Hello everybody! This is one of the biggest challenges I have ever faced I hope that you have dealt with this matter before and hope that you can give me some advice and help. Thanks very much in advance! the recipe: Sodium phosphate: Each ml contains 276mg of monobasic Naphos (NaH2PO4), and 142mg of dibasic naphos (Na2HPO4). 93 mg of phosphorus/ml = 3 mmol. 92 mg of sodium per ml/23 = 4 meq/ml.
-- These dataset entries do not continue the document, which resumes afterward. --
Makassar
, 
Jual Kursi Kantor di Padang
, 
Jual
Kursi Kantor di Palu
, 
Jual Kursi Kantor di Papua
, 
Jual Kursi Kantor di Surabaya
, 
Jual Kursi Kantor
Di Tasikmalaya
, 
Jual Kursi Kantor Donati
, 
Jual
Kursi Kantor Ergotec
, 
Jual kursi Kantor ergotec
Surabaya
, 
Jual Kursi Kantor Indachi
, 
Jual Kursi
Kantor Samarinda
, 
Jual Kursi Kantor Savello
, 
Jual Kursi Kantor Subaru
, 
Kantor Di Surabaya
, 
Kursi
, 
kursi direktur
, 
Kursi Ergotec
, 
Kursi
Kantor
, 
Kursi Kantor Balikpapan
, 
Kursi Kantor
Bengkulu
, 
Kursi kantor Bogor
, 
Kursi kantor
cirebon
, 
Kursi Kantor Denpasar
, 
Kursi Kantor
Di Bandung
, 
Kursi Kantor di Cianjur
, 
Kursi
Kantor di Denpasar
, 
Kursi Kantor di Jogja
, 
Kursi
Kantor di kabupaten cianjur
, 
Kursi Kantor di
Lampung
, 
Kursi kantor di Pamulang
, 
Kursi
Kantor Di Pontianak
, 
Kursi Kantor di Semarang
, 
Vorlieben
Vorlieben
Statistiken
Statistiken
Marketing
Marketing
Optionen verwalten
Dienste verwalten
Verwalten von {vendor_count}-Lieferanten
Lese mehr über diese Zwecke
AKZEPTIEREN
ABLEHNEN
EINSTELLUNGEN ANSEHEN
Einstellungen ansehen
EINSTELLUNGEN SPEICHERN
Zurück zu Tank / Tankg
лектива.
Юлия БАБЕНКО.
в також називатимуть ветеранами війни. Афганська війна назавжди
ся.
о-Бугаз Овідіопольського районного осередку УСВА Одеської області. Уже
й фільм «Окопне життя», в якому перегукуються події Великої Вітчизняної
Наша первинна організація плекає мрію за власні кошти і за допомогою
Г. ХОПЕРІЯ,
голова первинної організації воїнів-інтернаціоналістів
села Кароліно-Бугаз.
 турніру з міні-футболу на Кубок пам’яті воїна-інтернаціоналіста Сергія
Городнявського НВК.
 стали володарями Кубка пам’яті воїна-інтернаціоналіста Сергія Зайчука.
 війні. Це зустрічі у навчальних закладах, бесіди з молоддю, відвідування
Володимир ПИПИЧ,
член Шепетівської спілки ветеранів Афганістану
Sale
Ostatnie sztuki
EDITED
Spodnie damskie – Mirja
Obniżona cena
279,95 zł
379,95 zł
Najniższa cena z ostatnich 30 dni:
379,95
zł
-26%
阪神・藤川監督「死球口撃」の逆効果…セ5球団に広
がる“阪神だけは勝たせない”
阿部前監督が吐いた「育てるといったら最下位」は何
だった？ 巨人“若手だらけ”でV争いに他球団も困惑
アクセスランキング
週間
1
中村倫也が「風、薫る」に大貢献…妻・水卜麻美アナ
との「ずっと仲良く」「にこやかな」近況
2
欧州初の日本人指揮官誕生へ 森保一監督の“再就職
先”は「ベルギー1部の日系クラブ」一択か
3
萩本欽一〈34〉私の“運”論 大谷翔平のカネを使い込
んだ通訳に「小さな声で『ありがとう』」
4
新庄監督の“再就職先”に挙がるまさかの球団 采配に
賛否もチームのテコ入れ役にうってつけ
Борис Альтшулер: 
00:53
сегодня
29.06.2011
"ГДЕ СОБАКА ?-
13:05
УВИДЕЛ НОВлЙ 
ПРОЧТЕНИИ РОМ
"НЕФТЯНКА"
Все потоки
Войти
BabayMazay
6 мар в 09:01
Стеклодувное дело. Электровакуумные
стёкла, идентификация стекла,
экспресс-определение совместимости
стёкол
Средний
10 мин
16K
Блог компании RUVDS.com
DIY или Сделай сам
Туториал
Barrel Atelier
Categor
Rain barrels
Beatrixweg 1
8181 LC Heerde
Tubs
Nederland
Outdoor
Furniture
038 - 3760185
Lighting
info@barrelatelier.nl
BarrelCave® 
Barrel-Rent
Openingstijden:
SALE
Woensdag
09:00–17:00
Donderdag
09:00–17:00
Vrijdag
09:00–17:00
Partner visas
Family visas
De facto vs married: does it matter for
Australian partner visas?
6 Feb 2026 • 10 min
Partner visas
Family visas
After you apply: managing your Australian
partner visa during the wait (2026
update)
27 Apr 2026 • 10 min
Osmolarity: 7000 mOsm/L my problems: a) as the recipe states 1 ml solution contains 276mg of monobasic Naphos (NaH2PO4), and 142mg of dibasic naphos (Na2HPO4). then how come they only get 93 mg of phosphorus/ml = 3 mmol????? It seems like we are dealing with a buffer ( NaH2PO4 and Na2HPO4). b) again, how come they only get 92 mg of sodium per ml/23 = 4 meq/ml??? c) how many particles do i have in this solution? My point: NaH2PO4 -> Na+ + H2PO4- I am not sure if the dissociation stops here or if H2PO4- will dissociate more and give more particles???? Na2HPO4-> 2Na+ + HPO4(2-) like the above, will H2PO4- dissociate more and give more particles???? then what is the total number of particles we have in solution? How can you calculate the osmolarity when you have the combination of NaH2PO4 and Na2HPO4? hope very much for advices! thanks alot!